O autor José Patrício afirmava que “...os Acordos de Lusaka consagram por excelência o princípio de POWER- SHARING (partilha do poder) ardentemente defendido pela administração americana não só como forma de instituir um Governo mais equilibrado e representativo em Angola, mas também porque transporta consigo a matriz da “ocidentalização” do sistema político angolano...”, sendo complementado pela autora Victoria Brittain na sua obra

Morte da dignidade: a guerra civil em Angola “...os Acordos de Lusaka foram assinados em Novembro de 1994. Haveria um cessar-fogo, um novo exército nacional. 4 Ministérios, 7 vice ministérios para a UNITA. Lusaka era um outro Acordo de paz em que a UNITA era tratada como um parceiro igual tal como em Bicesse e onde não haveria vencedores nem perdedores”.


Na sua essência o Acordo de Lusaka permitiu a constituição do Governo de Unidade e de Reconciliação Nacional, a conclusão da formação do Exército Único, bem como a normalização da Assembleia Nacional.


Entre as particularidades desse Acordo, de forma qualitativa e de comprometimento na busca da paz, foi a criação do ORGÃO COORDENADOR DO PROCESSO DE PAZ, uma estrutura visível representativa do Governo, no apoio ao processo de paz permitindo uma interligação ininterrupta. O Governo da República de Angola, põe a frente deste órgão um Ministro e um Vice Ministro sem Pasta para adequar o propósito político a orgânica governativa.


“...é comum nomearem-se Ministros que se ocupam de assuntos considerados importantes e em determinado período de tempo, mesmo sem que se criem Ministérios correspondentes. São os chamados Ministro Sem Pasta cuja designação cria confusão a muita gente ...” (Correio da Semana, N. 49, ano 3)

Outra particularidade foi a acomodação política do Dr. Jonas Savimbi, por via da atribuição do Estatuto Especial enquanto Líder da UNITA...o de Presidente do maior partido da oposição, contemplando direitos e deveres Constitucionais inerentes ao cargo...
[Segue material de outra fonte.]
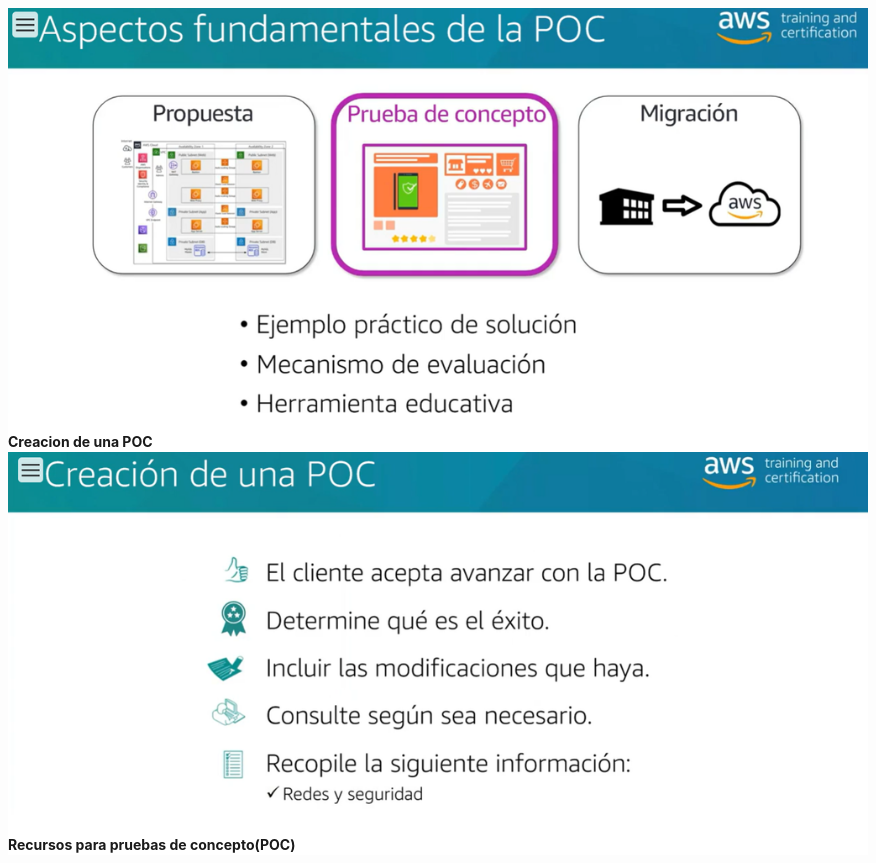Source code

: ![img](img/44.PNG)

**Creacion de una POC**
![img](img/45.PNG)

**Recursos para pruebas de concepto(POC)**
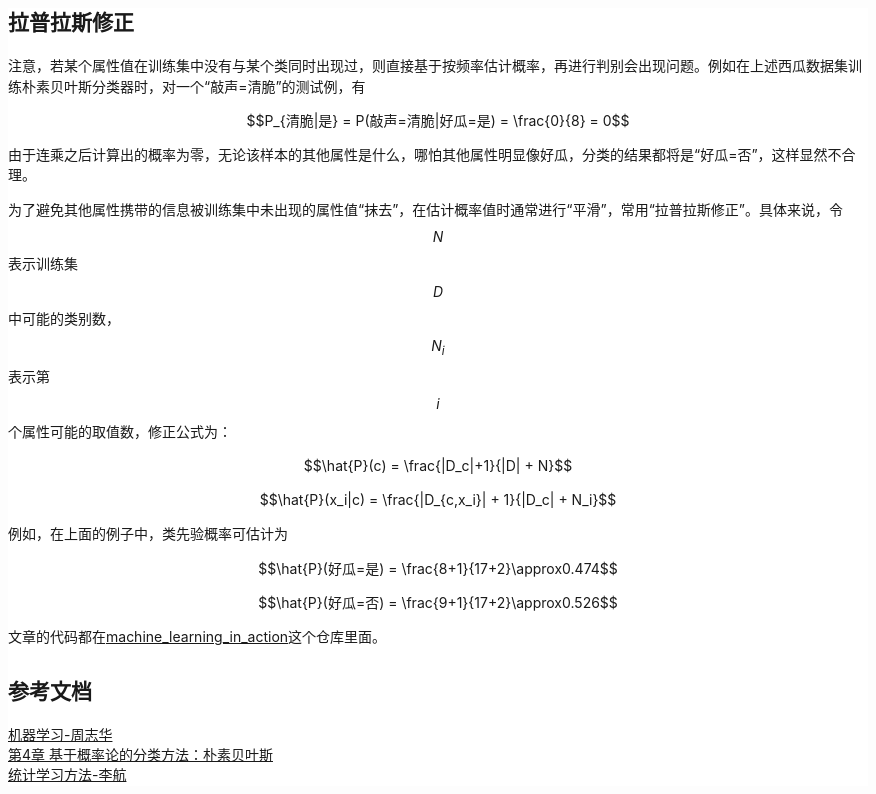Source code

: ## 拉普拉斯修正
注意，若某个属性值在训练集中没有与某个类同时出现过，则直接基于按频率估计概率，再进行判别会出现问题。例如在上述西瓜数据集训练朴素贝叶斯分类器时，对一个“敲声=清脆”的测试例，有

$$P_{清脆|是} = P(敲声=清脆|好瓜=是) = \frac{0}{8} = 0$$

由于连乘之后计算出的概率为零，无论该样本的其他属性是什么，哪怕其他属性明显像好瓜，分类的结果都将是“好瓜=否”，这样显然不合理。

为了避免其他属性携带的信息被训练集中未出现的属性值“抹去”，在估计概率值时通常进行“平滑”，常用“拉普拉斯修正”。具体来说，令$$N$$表示训练集$$D$$中可能的类别数，$$N_i$$表示第$$i$$个属性可能的取值数，修正公式为：

$$\hat{P}(c) = \frac{|D_c|+1}{|D| + N}$$


$$\hat{P}(x_i|c) = \frac{|D_{c,x_i}| + 1}{|D_c| + N_i}$$


例如，在上面的例子中，类先验概率可估计为

$$\hat{P}(好瓜=是) = \frac{8+1}{17+2}\approx0.474$$


$$\hat{P}(好瓜=否) = \frac{9+1}{17+2}\approx0.526$$


文章的代码都在[machine_learning_in_action](https://github.com/77QingLiu/machine_learning_in_action)这个仓库里面。

## 参考文档
[机器学习-周志华](https://book.douban.com/subject/26708119/)     
[第4章 基于概率论的分类方法：朴素贝叶斯](https://github.com/apachecn/MachineLearning/blob/master/docs/4.%E6%9C%B4%E7%B4%A0%E8%B4%9D%E5%8F%B6%E6%96%AF.md)     
[统计学习方法-李航](https://book.douban.com/subject/10590856/)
...Com todas as reservas que a “prudência” das nossas fontes ainda nos aconselha, podemos avançar já que o “modelo” que está a ser burilada ou que já estará mesmo na sua fase final de elaboração, tem por “musa” o estatuto do líder da oposição da Grã-Bretanha, o “HER MAJESTY OPOSITION” (Correio da Semana, pág.3, 29 de Setembro a 5 Outubro 1996).
A formação do GURN e a tomada dos assentos na Assembleia Nacional pelos dirigentes da UNITA não impediu o recrudescimento em 1997 do conflito militar um pouco por todo o país, tornando este quadro insustentável a presença das Nações Unidas nos anos seguintes.
O país entrou para uma escalada militar sem precedentes. Combates cerrados registavam-se por toda a parte obrigando o Governo angolano a alterar o seu programa de reconstrução nacional e orientar novamente o esforço principal para o suporte político militar da guerra. Tal era o nível de confrontações que qualquer iniciativa política diplomática para novas negociações esvaziava-se antes mesmo de ganharem corpo. No campo militar a UNITA atravessava a sua pior crise politico -militar interna, com os apoios políticos e logísticos externos a escassearem.


Em Fevereiro de 2002 morre em combate o líder da UNITA e a Direcção sucessora (Comissão de Gestão) entabula conversações com o Governo angolano na Província do Moxico. O conteúdo das conversações mantinham-se na orbita do Acordoo de Lusaka e visaram no essencial a sua conclusão no que ficou registado como Entendimentos de Luena.